Task goal. Gather every line in the rows below that contains the word "Clauses", and copy each of those lines in full.

..............................

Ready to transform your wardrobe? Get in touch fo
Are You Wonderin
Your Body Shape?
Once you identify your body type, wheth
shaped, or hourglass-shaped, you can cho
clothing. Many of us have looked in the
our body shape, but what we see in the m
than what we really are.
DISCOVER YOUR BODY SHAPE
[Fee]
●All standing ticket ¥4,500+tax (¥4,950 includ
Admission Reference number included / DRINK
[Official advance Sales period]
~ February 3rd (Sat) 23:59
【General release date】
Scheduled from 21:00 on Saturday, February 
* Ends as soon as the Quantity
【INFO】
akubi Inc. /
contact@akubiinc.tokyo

..............................

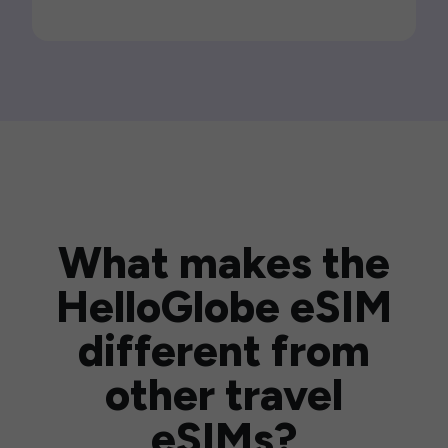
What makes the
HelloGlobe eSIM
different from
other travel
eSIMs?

..............................

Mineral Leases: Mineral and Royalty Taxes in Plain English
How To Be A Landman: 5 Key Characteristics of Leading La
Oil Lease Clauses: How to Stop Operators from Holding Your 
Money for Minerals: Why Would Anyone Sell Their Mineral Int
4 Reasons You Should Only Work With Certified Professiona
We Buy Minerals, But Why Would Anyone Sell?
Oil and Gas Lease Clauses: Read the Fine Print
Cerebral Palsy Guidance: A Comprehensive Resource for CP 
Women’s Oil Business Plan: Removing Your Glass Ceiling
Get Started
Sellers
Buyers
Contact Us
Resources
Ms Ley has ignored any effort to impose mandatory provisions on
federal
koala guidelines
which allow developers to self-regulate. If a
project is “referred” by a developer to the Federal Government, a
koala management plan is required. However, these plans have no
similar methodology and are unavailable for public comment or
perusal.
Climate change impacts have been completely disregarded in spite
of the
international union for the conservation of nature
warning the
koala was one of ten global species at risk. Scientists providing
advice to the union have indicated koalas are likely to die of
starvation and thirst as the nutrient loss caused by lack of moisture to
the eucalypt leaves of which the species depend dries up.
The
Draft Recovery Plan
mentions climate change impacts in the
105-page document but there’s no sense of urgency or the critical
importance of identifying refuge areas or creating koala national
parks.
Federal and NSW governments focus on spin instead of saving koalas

..............................

Solution to this task.
Oil Lease Clauses: How to Stop Operators from Holding Your 
Oil and Gas Lease Clauses: Read the Fine Print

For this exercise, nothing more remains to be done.